> **QUESTIONS**:
(1) In the vitamin D methods text, which serum 25-hydroxyvitamin D values were classed as vitamin D deficiency?
(2) Pick up the vitamin D methods text after its final sentence and continue it.

> **READING TEXT**:

Baseline investigations including a full blood count, erythrocyte sedimentation rate, urine analysis, serum glucose, hepatic functions including hepatitis serology, renal function tests, thyroid function tests, serum calcium levels, serum IgE level, C-reactive protein, chest X-ray, and abdominal ultrasound were performed in all the patients.

Serum 25-hydroxyvitamin D level analysis

Blood samples were taken from both cases as well as controls after an overnight fast, and samples were immediately processed by centrifugation of 4000 rpm at room temperature. Plasma 25-hydroxyvitamin D [25-(OH)D)] was analyzed by chemiluminescencemethod/kit method (Siemens USA) as per manufacturers protocol, using Siemens ADVIA Centaur Analyzer. Values less than 20 ng/mL were considered as vitamin D deficiency, between 20 ng/mL and30 ng/mL as vitamin D insufficiency, and values more than 30 ng/mL were categorized as sufficient.

> **GIVEN DATA**:
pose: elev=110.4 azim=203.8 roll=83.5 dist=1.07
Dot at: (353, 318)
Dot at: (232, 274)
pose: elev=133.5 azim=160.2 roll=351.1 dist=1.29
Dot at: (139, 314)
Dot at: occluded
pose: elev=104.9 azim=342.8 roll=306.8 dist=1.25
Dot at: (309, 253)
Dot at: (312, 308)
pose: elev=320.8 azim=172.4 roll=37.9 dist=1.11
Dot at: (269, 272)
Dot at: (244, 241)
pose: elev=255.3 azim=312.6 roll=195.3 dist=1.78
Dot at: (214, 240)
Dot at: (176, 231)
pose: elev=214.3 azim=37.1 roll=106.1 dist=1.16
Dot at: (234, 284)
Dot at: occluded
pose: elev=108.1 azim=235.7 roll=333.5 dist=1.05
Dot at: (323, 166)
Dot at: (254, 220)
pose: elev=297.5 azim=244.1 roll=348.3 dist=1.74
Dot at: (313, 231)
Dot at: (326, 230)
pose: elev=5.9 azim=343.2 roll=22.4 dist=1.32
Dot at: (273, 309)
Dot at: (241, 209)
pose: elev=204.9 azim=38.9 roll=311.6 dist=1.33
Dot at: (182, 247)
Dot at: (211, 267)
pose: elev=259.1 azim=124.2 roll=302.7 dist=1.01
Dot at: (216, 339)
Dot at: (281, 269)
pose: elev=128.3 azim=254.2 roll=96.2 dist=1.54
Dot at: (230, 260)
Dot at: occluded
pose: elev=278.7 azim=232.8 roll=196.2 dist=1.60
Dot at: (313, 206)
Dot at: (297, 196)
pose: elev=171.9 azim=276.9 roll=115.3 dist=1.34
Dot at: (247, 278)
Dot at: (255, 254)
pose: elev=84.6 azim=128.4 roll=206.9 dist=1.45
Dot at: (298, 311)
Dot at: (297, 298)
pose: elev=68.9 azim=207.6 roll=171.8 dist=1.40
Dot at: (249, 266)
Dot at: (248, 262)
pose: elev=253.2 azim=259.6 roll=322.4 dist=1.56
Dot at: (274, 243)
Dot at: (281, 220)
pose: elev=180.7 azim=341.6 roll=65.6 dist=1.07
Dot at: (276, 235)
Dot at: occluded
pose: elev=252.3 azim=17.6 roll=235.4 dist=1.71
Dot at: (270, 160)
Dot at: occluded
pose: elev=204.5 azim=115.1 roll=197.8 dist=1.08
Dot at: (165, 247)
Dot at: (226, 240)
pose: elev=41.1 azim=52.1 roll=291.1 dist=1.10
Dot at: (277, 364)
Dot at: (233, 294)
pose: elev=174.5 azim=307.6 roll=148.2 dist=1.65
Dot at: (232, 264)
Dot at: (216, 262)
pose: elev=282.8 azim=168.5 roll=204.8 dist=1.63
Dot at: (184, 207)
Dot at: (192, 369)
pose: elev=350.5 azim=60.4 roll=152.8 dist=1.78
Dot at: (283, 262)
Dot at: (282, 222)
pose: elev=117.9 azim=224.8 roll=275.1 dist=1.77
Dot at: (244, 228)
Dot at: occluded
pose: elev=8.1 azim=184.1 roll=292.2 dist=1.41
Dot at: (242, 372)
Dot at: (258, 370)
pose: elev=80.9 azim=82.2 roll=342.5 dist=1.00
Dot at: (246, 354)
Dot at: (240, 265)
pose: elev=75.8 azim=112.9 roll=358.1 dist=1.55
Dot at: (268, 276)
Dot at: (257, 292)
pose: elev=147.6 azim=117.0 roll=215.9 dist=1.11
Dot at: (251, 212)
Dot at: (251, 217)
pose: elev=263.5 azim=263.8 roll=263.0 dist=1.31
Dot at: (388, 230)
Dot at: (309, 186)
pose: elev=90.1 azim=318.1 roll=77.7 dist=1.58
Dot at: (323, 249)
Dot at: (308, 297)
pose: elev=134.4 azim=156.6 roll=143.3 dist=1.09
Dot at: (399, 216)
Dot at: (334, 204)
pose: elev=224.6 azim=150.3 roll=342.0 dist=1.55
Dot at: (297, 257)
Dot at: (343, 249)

> **RESPONSES IN ORDER**:
(1) Values less than 20 ng/mL

(2)
Statistical analysis

Statistical analysis of the data was performed by using Statistical Package for Social Sciences (SPSS Version 18). The Chi-square test was used to determine association between vitamin D deficiency and the disease. Paired t-test was used to compare vitamin D levels between the groups. Pearson test was used to evaluate relationship between vitamin D levels and the disease severity. P value P < 0.001).

Serum vitamin D deficiency or insufficiency was observed in 87 (79%) patients and 39 (35.45%) controls. Thus, patients with CSU showed a significant reduction in the levels of 25-(OH)D in comparison to the control group (P < 0.0001) [Table 2].{Table 2}

The trend of association between UAS and serum 25-(OH)D levels in patients with CSU was also evaluated. Serum 25-(OH)D levels showed a significant negative trend of association with UAS in patients with CSU (P < 0.001; Jonckheere-Terpstra test) [Figure 1].{Figure 1}

In the CSU group, 44 subjects (40%) tested positive in the ASST. The serum 25-(OH)D levels were found to be significantly lower in the ASST positive subjects (19.44 ± 7.33 ng/mL) than in the ASST negative subjects (25.11 ± 7.08 ng/mL) (P < 0.001) [Figure 2].{Figure 2}

Among patients of CSU, there was no significant difference in vitamin D level between men and women (P > 0.05). There was no significant correlation between vitamin D level and duration of the disease in these patients. (P > 0.05).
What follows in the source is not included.